Les exemples ne manquent pas. Le confinement unilatéral pour toute la France alors que les départements étaient diversement touchés. Les mêmes mesures pour les grandes villes et les campagnes. L’interdiction du sport en solitaire hors d’un cercle d’un kilomètre alors que le sport est de l’avis de tous les experts essentiels à la santé d’une population. L’interdiction des voies vertes, des parcs, des plages, des forêts, des montagnes… Le choix de l’autorité contre celui de l’éducation, si bien que nous nous déconfinerons sans ne rien avoir appris. L’incapacité à mobiliser les industriels français pour répondre à l’urgence sanitaire. L’incapacité à admettre ses erreurs et les corriger. L’incapacité à responsabiliser au prétexte que là-haut on serait responsable et qu’on aurait toujours raison. Croire qu’être responsable se limite à obéir alors que souvent la désobéissance s’impose. Faire encore confiance à une économie mondiale en panne pour l’approvisionnement de masques et de tests.
Nous assistons en direct à l’échec d’une méthode dont Macron s’est fait le chantre. La solution passera par la fin du système présidentiel, la fin des scrutins majoritaires, la fin de la centralisation parisienne… Une utopie sans doute, mais que faire d’autre ? La globalisation du monde, c’est la globalisation des problèmes. Leur ubiquité exige des réponses localisées. C’est le paradoxe. Plus les problèmes sont globaux, plus il faut les attaquer localement sans quoi on réduit l’intelligence collective.

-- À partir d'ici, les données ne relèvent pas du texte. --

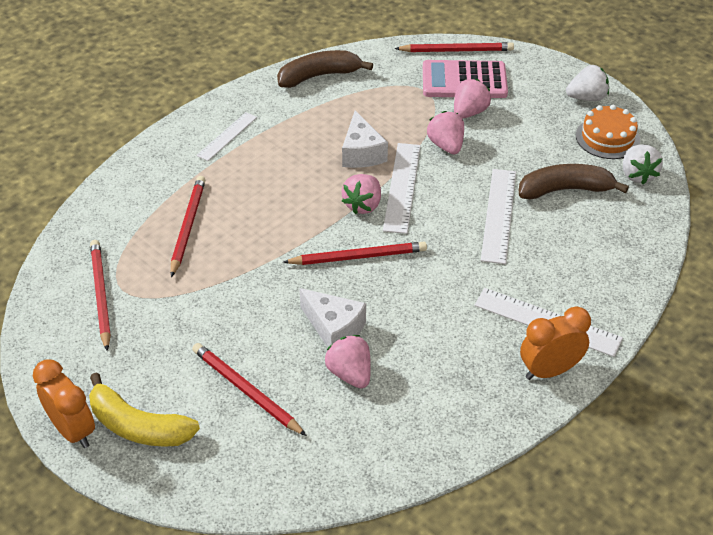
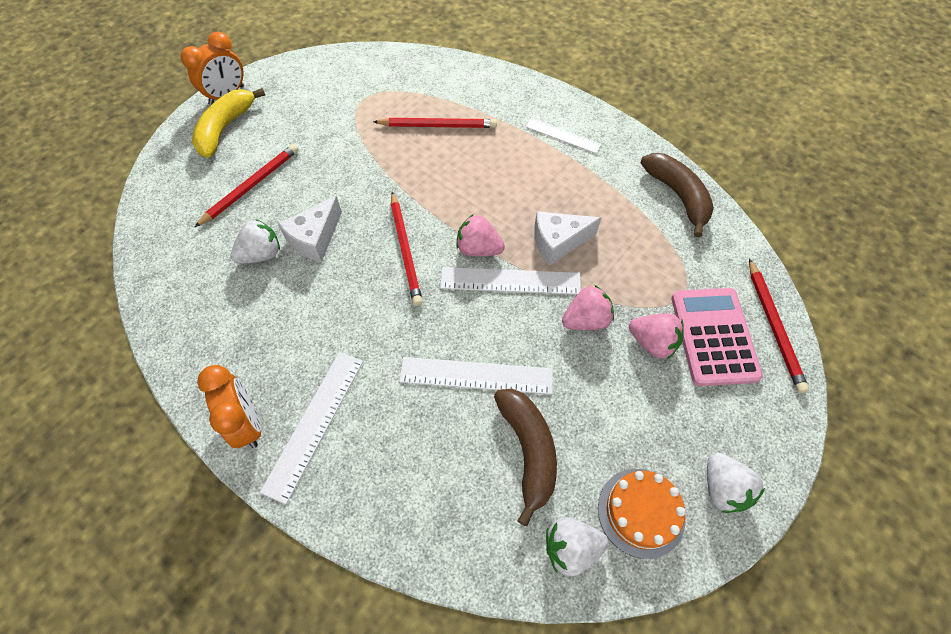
camera: 85 degrees right, 15 degrees up
red pencil [90,240,111,351] -> none
pink strawberry [325,335,371,388] -> white strawberry [231,219,280,264]

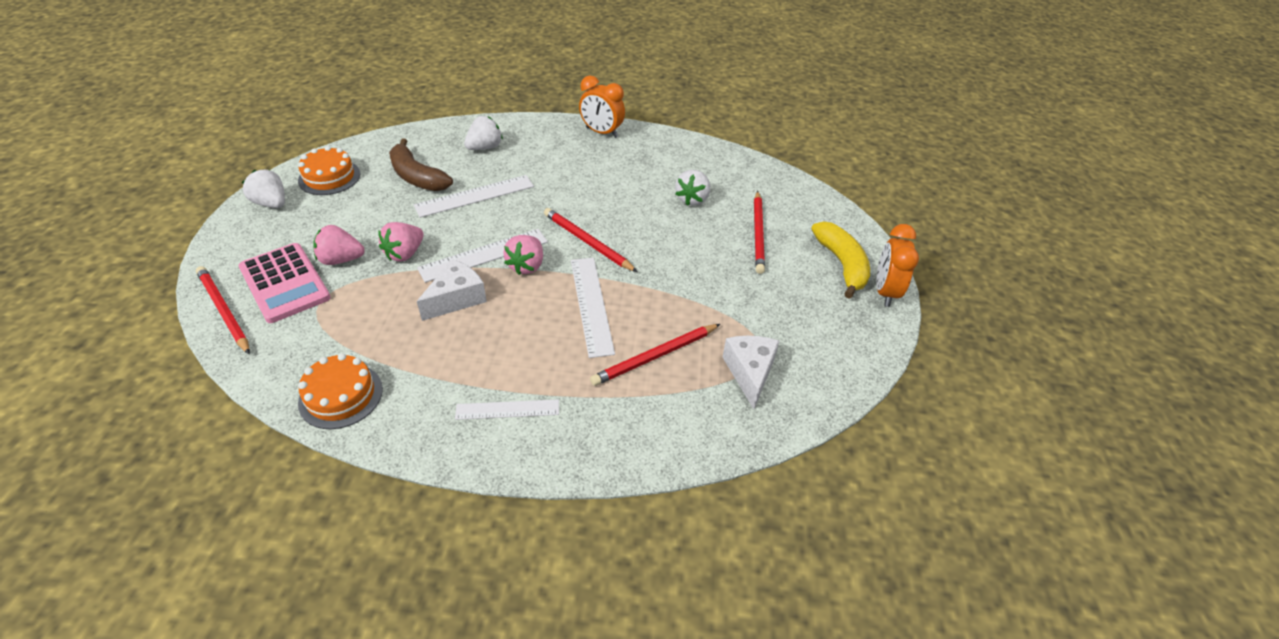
camera: 145 degrees right, 15 degrees down
white ruler [260,352,363,505] -> white ruler moved to [571,258,615,358]
white cheese [278,196,342,262] -> white cheese moved to [723,336,779,409]
pink strawberry [456,214,505,256] -> pink strawberry turned 120 degrees clockwise [503,235,543,275]
white strawberry [546,517,609,576] -> white strawberry moved to [464,116,503,150]
brown banana [640,153,714,237] -> orange cake [298,353,383,429]

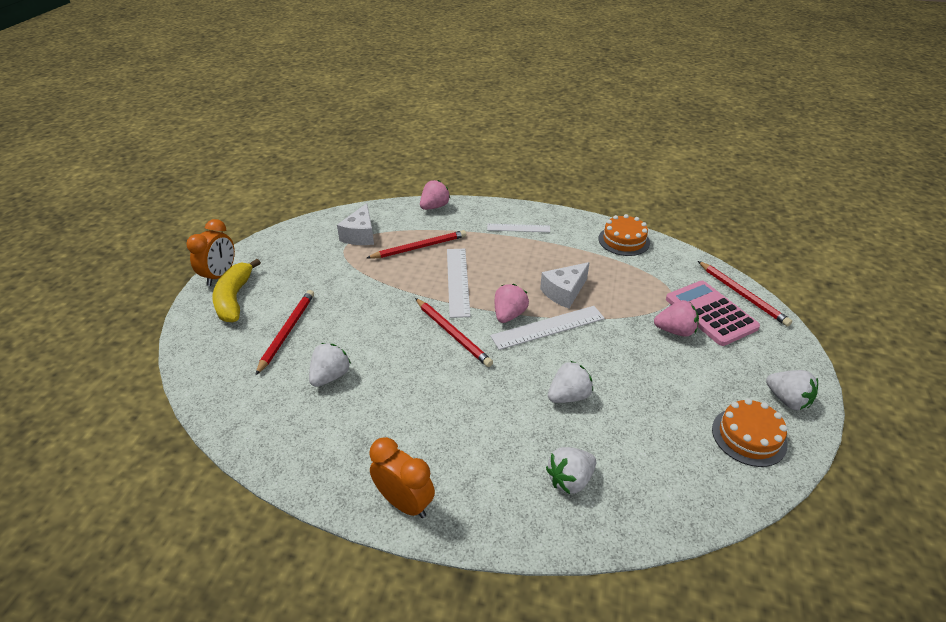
camera: 170 degrees left, 5 degrees down
pink strawberry [378,222,424,261] -> pink strawberry moved to [420,180,450,210]
brown banana [389,139,453,191] -> none
white ruler [414,175,534,218] -> white strawberry [548,361,593,403]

La crise Covid-19 nous démontre l’insuffisance de l’intelligence gouvernementale. Continuerons-nous à fonctionner avec un cerveau malade inconscient de sa maladie et qui se croit toujours au plus haut de sa forme ? Que fait-on dans ce genre de situation ? Avant l’invention des antibiotiques, on coupait les membres gangrénés. On est après, faisons preuve de plus d’intelligence, ne nous laissons pas griser par l’idée de révolution, mais vite, très vite, trouvons un chemin vers le renouveau. Car après cette crise, d’autres arrivent, plus terribles. Stocker des masques ne nous aidera pas. Il faut augmenter notre réactivité, notre intelligence. Il y a urgence. Je n’ai pas envie que mes enfants vivent dans un monde de merde à cause de l’aveuglement de nos élites autoproclamée après un scrutin majoritaire sans plus aucune pertinence.
On est un pays gouverné par un seul cerveau alors que nous sommes soixante-sept millions.